二回目の店内清掃に取り掛かろうとしたとき、カラン、と店の入口ドアが開いた音がした。
「いらっしゃいま……、なんだ真尋か」
「なんだ、はないでしょ。なんだ、は。も~傷つくなぁ」
二日ぶりの来客かと身構えた綾人と遼はガッカリした態度を隠そうともせず、45分37秒遅刻の同僚の顔に冷ややかな視線を飛ばす。そんな視線を知ってか知らずかふわふわとした猫毛のような髪を揺らし真尋は弁解を始める。
「いやぁ、今日はいつもみたいな遅刻じゃないんですってば遼先輩」
「ほう。いつも、ということは一応自覚はあったのか遅刻王くん」
「やべっ、藪蛇突いた」
真尋は顔色を青くし硬直している。蛇に睨まれた蛙とはこういうことを言うのだろう、と綾人は興味深くその様子を見つめる。
「まあ、いいさ。一応聞いてやろう」
対する遼は完全に遊びに入っている。ここのところずっと暇だったのがよっぽど堪えたのだろう。新しいオモチャを手に入れたと言わんばかりに実にいい表情で真尋を見下ろしている。
「それがですねぇ、来る途中原チャリがブッ壊れちゃって……」
「あー、お前のボロかったもんなぁ。で、それバイク屋に修理でも頼んできたのか?」
「直してもキリがないんでもう廃車にしてもらうつもりで~す」
真尋は普段、自宅と専門学校とこの喫茶店などへの移動を古いスクーターを使っていた。そのオンボロ具合といったら凄まじいものがあり、タイヤはまるでスリックタイヤ、マフラーには穴が開き、白煙と爆音を撒き散らし疾走するその姿には暴走族もビックリな代物であった。
「それじゃこれからどうするんだ? 自転車じゃちょっと距離があるだろ」
「こいつの後ろに乗せてもらいます。ね、相棒?」
「は!? イヤだよめんどくさい」
唐突に話を振られた綾人は嫌悪感を露わにする。楪を乗せるのだって本当は気が乗らないのに、何故わざわざ遠回りして男の同僚を迎えに行かねばならないのか、とまでは言わない。
「それにその相棒、ってのやめてくれって言ったろ」
「えー、いいじゃんか。照れ屋さんだなぁ、綾人は」
「そういうことじゃねえ!」
真尋は綾人のことを度々「相棒」と呼ぶ。年齢が一緒でほぼ同時期にこの喫茶店でバイトを始めたから、と真尋は呼び名の根拠を言うのだが綾人には納得いかない。何よりも妙な距離感の近さに最初は戸惑いしかなかった。止めるよう言ってもしつこく繰り返す真尋に諦め気味というか、真尋なりの友情の形なのかな?、と捉えることにしていた。実際は綾人をからかうような場面で口にすることが多いのだが。
「実際問題、どうすんのよ。新しいの買うなら俺が行ってるショップ紹介してやるぞ。俺の口添えと学割とか使えばそれなりに安くなるはずだ」
遼が話を元の路線に戻す。この面倒見のいい先輩は、移動の足を失くした後輩のことをかなり心配している様子であった。または、ただでさえ多い遅刻が増えないかについてかもしれない。

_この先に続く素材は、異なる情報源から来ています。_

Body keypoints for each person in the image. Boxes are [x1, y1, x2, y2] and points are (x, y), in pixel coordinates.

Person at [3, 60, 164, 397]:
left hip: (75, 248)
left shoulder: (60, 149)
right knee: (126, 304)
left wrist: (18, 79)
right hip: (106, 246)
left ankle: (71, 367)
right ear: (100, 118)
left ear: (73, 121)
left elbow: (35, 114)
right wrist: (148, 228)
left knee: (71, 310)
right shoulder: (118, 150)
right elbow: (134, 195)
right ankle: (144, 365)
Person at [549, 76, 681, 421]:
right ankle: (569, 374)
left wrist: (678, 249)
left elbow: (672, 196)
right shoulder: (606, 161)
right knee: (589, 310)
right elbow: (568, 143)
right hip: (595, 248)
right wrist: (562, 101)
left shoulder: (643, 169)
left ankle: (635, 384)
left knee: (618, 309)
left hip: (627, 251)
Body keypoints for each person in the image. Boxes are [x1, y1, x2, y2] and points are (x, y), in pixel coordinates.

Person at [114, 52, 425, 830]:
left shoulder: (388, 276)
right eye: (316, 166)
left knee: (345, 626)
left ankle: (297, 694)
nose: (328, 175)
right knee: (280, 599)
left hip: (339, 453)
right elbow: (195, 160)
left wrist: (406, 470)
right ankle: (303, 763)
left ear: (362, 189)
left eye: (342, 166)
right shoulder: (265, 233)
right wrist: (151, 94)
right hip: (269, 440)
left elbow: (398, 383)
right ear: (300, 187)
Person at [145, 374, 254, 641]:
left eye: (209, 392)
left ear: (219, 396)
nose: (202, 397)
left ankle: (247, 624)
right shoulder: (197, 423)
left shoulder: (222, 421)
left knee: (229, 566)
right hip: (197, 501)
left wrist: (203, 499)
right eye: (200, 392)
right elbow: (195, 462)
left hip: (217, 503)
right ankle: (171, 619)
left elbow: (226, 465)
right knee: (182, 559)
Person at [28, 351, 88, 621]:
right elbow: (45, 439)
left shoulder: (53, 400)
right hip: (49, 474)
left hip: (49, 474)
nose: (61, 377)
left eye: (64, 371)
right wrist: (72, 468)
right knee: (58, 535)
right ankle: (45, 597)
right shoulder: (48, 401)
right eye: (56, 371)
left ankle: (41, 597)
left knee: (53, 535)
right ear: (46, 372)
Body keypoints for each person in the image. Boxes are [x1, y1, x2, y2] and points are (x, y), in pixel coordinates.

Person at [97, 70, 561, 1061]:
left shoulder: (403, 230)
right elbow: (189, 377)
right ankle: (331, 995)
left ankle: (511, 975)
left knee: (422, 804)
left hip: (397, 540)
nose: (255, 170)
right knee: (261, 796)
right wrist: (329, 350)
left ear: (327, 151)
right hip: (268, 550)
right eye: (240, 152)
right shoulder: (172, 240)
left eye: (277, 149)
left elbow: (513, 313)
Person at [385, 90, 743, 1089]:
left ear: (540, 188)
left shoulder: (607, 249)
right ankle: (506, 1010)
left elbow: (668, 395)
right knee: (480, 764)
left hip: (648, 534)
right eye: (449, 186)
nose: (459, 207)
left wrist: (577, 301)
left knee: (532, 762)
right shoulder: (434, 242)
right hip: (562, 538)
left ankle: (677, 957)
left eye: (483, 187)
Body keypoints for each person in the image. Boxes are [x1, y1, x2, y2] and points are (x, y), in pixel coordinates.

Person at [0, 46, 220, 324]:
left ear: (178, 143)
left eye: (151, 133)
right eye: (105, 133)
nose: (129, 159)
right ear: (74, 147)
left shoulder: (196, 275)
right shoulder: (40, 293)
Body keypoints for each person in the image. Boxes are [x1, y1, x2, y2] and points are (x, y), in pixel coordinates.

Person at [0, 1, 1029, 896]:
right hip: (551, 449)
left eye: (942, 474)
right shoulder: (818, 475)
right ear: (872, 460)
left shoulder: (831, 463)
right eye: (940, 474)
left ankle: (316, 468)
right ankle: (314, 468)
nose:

「当分歩きと電車ですねぇ。免許取って中型買うのも興味あるんすよ。遼先輩や綾人見てると楽しそうですし」
「そうか。それはいい考えかもな」
だったら、と前置きし遼は真尋にエプロンを渡しながら、
「真面目にしっかり働いて十分に資金を準備しないとダメだな。お前にはトイレと更衣室の全面清掃という重大な任務を任せよう」
「え~、そうきますかぁ。はぁ、着替えてきますね」
大げさな仕草で肩を落とし真尋は更衣室へ向かう。
そんな二人のやり取りを眺めていた綾人は自然と笑みを浮かべていた。最近になってやっと気付いたことだが、綾人にとってこの二人は数えるほどしかいない心から信頼できる存在になっていて、だからこそこの二人と過ごすこの場所、この時間は今の綾人にはある種の癒しと言えた。
なおこの日、連続無来客記録が更新され数字は4を刻む。